**What you will do:** Scan the records for the string "knee"; copy each line where it occurs.

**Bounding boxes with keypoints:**
********************

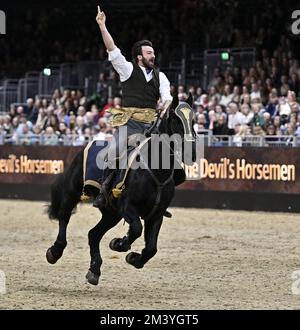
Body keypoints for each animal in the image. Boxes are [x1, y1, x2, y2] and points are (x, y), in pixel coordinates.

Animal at [45, 94, 196, 284]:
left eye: (193, 119)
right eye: (176, 119)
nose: (191, 152)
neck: (155, 172)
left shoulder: (156, 214)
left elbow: (151, 248)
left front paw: (133, 258)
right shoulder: (128, 206)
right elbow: (137, 229)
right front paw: (119, 243)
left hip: (111, 213)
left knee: (93, 234)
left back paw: (94, 270)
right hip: (72, 192)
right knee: (64, 217)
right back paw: (55, 251)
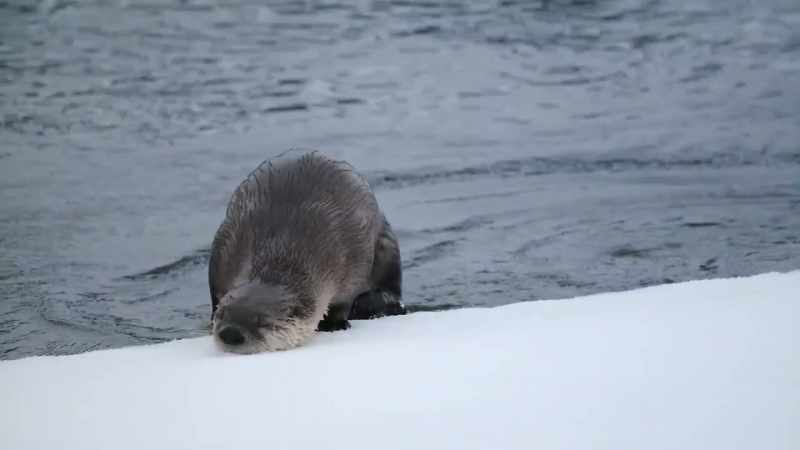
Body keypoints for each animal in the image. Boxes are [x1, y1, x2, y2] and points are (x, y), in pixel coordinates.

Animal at [209, 150, 404, 353]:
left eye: (262, 322)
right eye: (222, 314)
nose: (230, 332)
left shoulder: (353, 257)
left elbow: (343, 302)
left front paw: (334, 325)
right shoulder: (226, 245)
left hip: (387, 243)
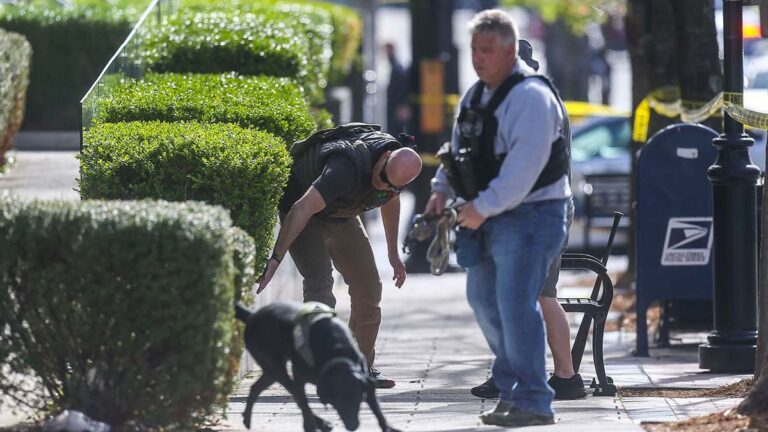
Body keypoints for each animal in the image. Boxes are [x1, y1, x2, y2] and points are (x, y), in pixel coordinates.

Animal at [234, 300, 402, 432]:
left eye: (358, 400)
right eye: (337, 403)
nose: (352, 426)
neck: (337, 352)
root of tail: (252, 315)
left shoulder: (365, 381)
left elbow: (377, 409)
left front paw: (388, 427)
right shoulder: (300, 377)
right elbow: (304, 403)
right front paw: (309, 426)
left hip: (270, 371)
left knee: (255, 388)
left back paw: (246, 419)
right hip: (275, 367)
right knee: (294, 394)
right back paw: (321, 423)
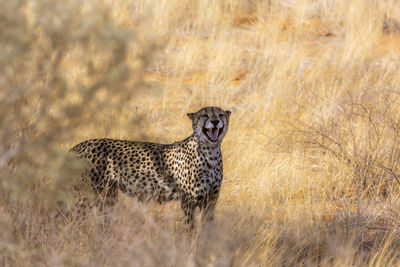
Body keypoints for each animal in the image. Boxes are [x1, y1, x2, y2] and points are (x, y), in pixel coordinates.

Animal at [71, 107, 231, 226]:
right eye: (205, 115)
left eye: (220, 114)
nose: (215, 121)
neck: (211, 152)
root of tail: (80, 145)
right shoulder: (188, 201)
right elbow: (190, 228)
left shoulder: (211, 201)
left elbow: (207, 228)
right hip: (87, 194)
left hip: (107, 195)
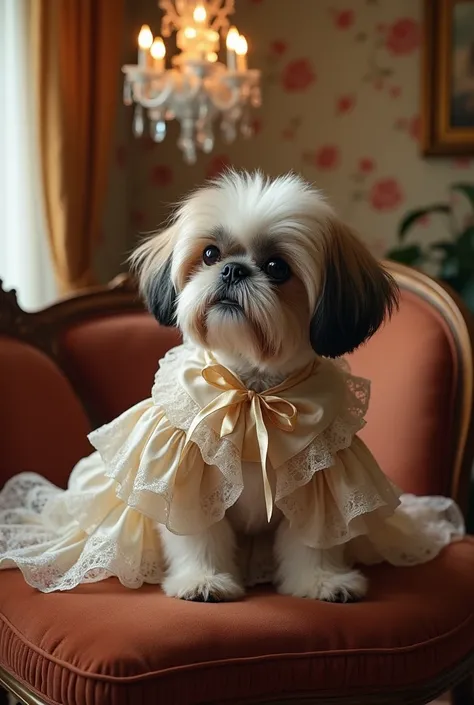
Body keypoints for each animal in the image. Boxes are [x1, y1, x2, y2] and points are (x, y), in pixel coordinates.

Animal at [131, 169, 400, 600]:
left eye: (277, 267)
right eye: (210, 255)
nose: (233, 270)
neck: (254, 392)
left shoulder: (323, 484)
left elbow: (315, 539)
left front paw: (323, 581)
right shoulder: (186, 475)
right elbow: (199, 535)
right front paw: (203, 579)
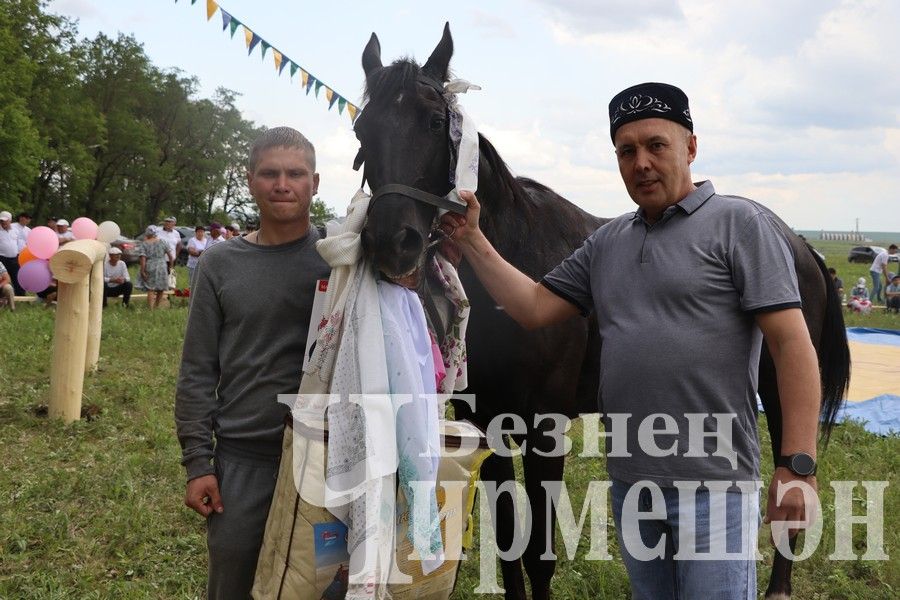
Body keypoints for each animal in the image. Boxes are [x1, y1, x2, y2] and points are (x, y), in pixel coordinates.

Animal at [354, 24, 852, 600]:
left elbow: (539, 553)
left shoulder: (545, 431)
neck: (519, 255)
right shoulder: (489, 427)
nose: (392, 244)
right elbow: (507, 545)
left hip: (779, 390)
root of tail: (799, 244)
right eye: (363, 128)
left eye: (435, 122)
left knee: (789, 495)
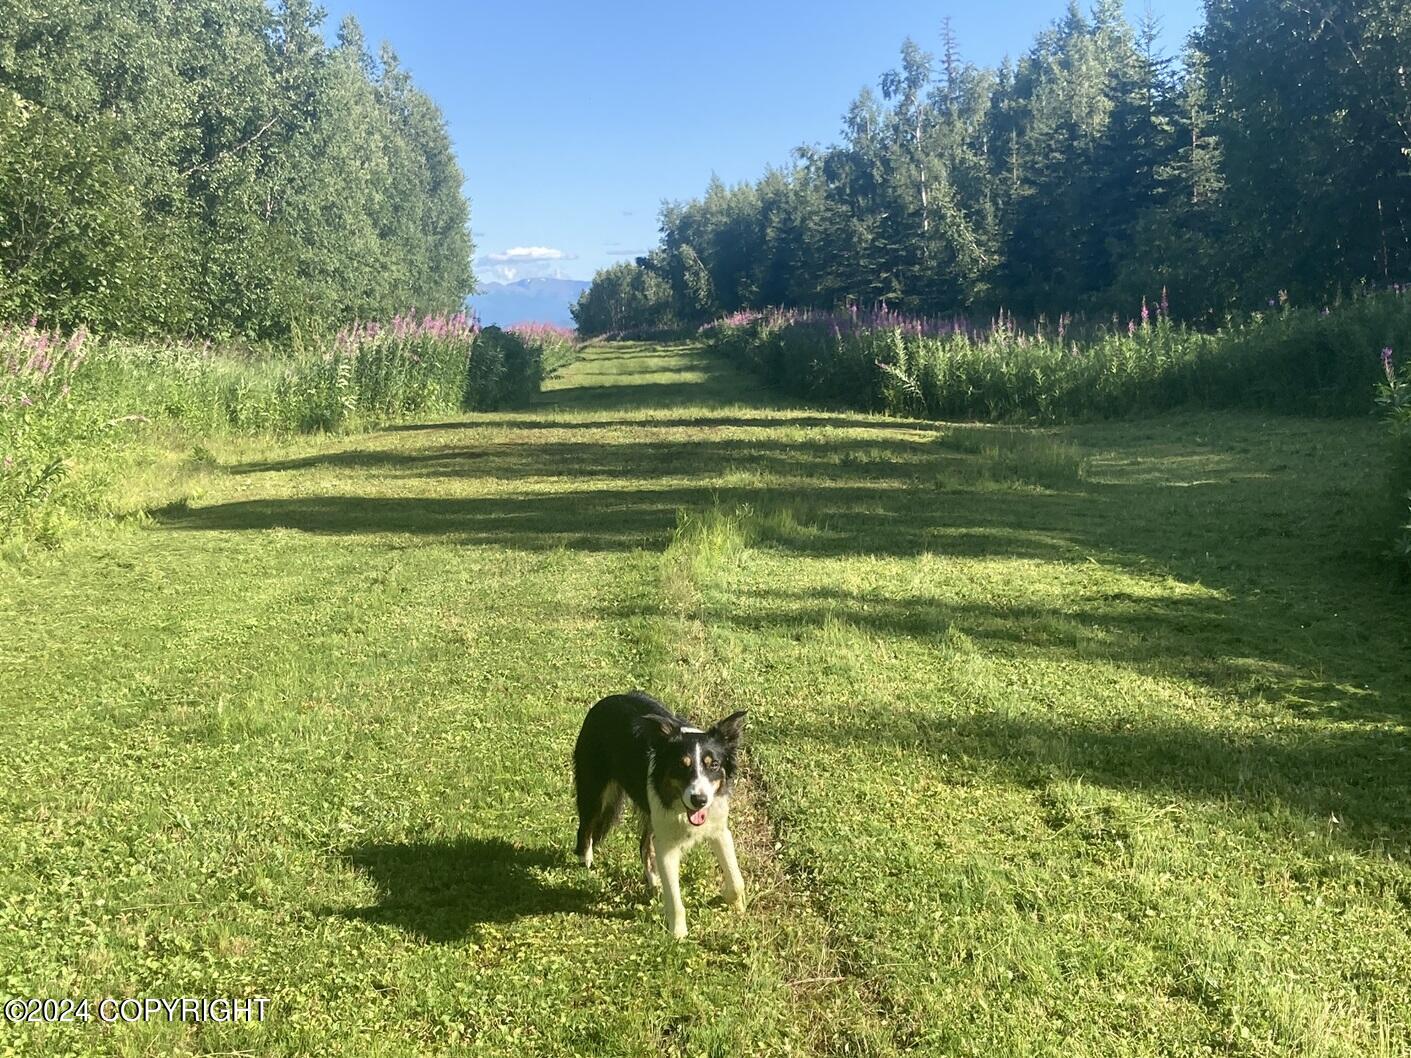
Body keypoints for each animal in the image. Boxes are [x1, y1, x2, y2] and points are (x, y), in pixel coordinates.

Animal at [572, 691, 750, 942]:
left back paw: (653, 882)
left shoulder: (718, 830)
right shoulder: (667, 845)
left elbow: (736, 880)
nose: (699, 800)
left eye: (714, 764)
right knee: (586, 826)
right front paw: (678, 936)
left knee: (643, 845)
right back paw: (586, 859)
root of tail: (607, 699)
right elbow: (675, 899)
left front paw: (737, 906)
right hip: (595, 791)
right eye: (682, 765)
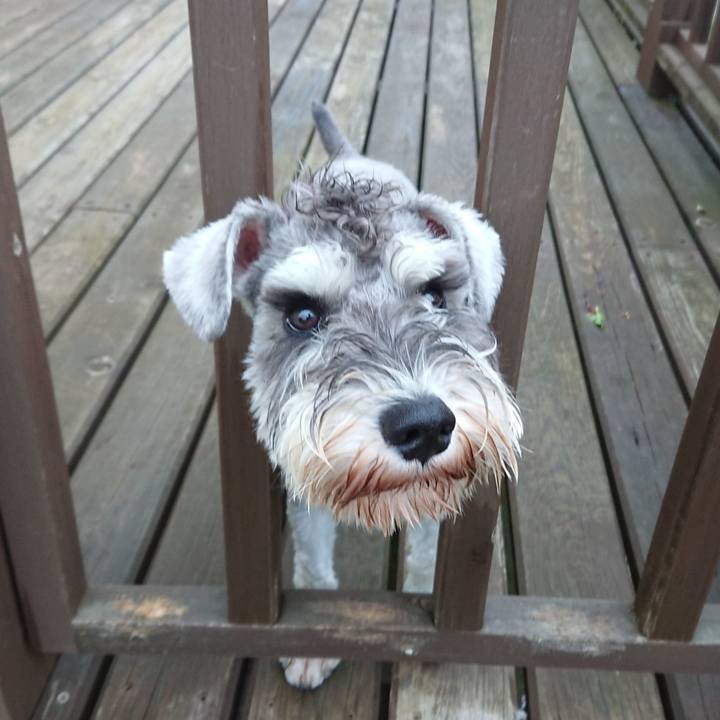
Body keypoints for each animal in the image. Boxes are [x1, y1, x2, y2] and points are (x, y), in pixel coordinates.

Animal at [163, 102, 522, 689]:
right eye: (302, 315)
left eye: (434, 294)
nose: (425, 425)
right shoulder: (305, 491)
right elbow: (312, 560)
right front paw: (311, 645)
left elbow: (427, 554)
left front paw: (426, 603)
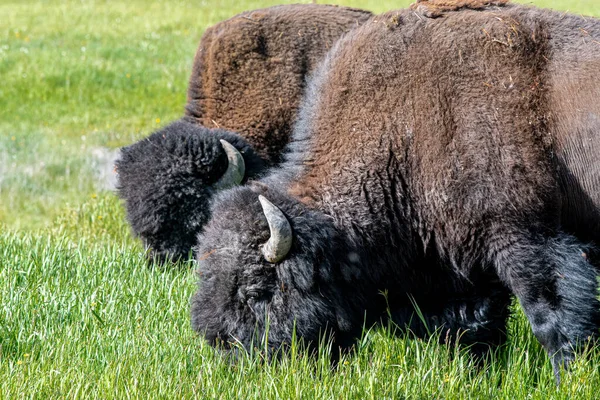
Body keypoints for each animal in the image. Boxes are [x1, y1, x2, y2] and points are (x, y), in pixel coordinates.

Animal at [191, 4, 600, 382]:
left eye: (257, 291)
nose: (233, 359)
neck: (403, 131)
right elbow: (479, 329)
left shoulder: (521, 237)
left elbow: (551, 314)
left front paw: (568, 376)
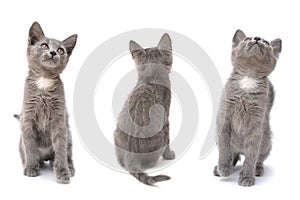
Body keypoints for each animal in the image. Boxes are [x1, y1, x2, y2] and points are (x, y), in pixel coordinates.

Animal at [15, 21, 77, 183]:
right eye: (44, 46)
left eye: (61, 50)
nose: (53, 52)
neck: (44, 79)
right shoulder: (27, 117)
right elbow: (30, 146)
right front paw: (31, 168)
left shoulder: (59, 119)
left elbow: (60, 148)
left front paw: (62, 172)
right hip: (20, 144)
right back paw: (34, 164)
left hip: (69, 136)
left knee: (66, 154)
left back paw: (69, 167)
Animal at [114, 33, 176, 185]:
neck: (151, 78)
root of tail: (130, 155)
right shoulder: (166, 115)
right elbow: (169, 141)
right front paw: (169, 155)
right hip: (161, 135)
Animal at [213, 29, 282, 186]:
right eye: (247, 39)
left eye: (266, 42)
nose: (257, 38)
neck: (249, 76)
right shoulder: (224, 119)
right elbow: (225, 149)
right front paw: (224, 168)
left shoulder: (256, 126)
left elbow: (251, 155)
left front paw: (246, 177)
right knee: (233, 154)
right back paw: (220, 168)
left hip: (266, 141)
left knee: (259, 158)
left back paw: (257, 170)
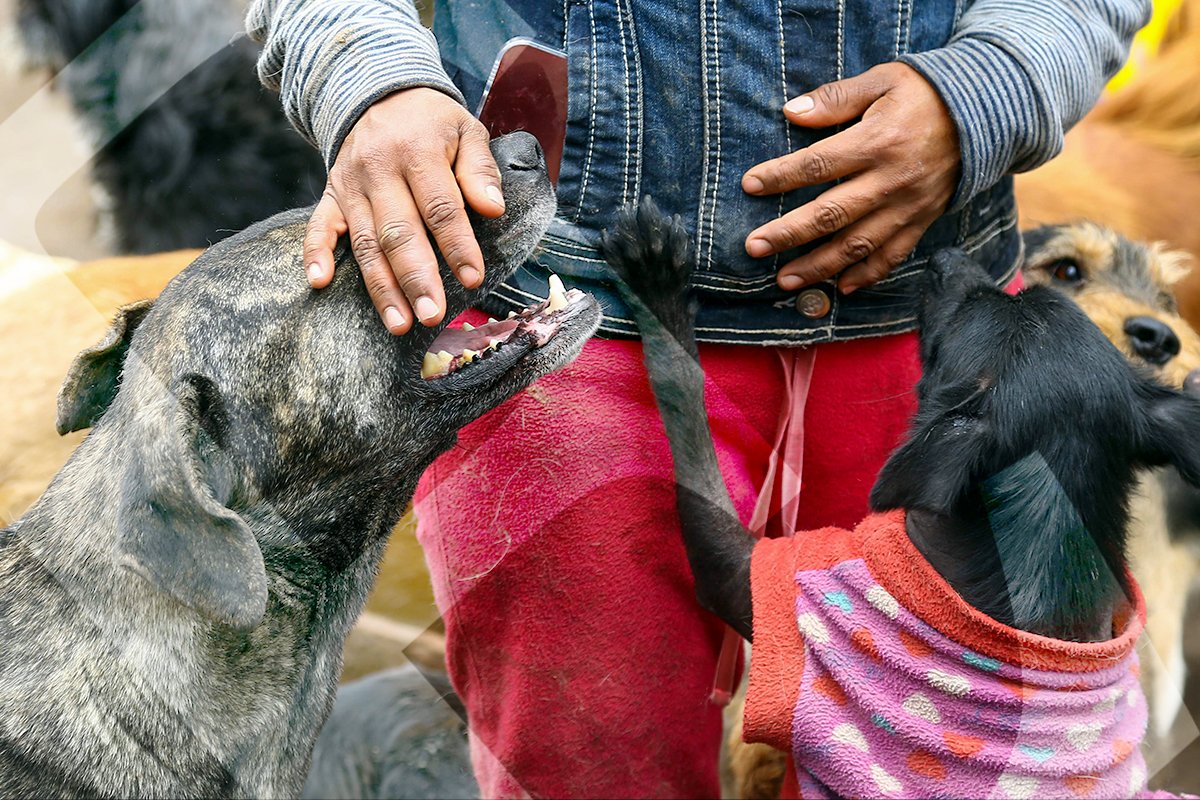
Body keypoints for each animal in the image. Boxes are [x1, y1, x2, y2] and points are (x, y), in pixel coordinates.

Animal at [607, 198, 1200, 797]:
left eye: (979, 305)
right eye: (1052, 281)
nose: (948, 252)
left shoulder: (753, 582)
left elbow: (686, 400)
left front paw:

********************

**Completed exercise:**
left knee: (93, 234)
right knee: (64, 217)
left knee: (255, 388)
right knee: (294, 394)
left knee: (789, 495)
right knee: (586, 826)
left knee: (643, 845)
left knee: (66, 154)
right knee: (233, 154)
left knee: (259, 158)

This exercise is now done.